Read through the data and report every line in which the word "June" occurs.
** Opening EXERCISE DATA block **
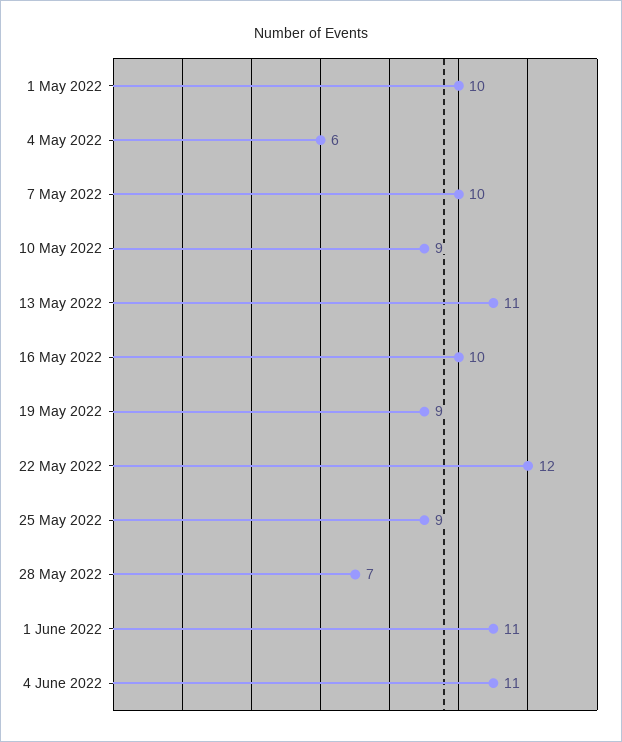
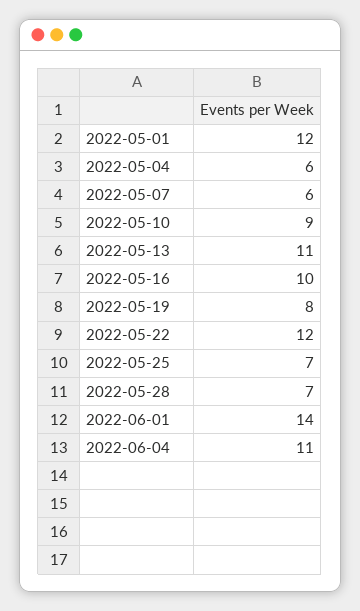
  {
-   "1 May 2022": 10,
+   "1 May 2022": 12,
    "4 May 2022": 6,
-   "7 May 2022": 10,
+   "7 May 2022": 6,
    "10 May 2022": 9,
    "13 May 2022": 11,
    "16 May 2022": 10,
-   "19 May 2022": 9,
+   "19 May 2022": 8,
    "22 May 2022": 12,
-   "25 May 2022": 9,
+   "25 May 2022": 7,
    "28 May 2022": 7,
-   "1 June 2022": 11,
+   "1 June 2022": 14,
    "4 June 2022": 11
  }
** Closing EXERCISE DATA block **
> **OUTPUT**
-   "1 June 2022": 11,
+   "1 June 2022": 14,
    "4 June 2022": 11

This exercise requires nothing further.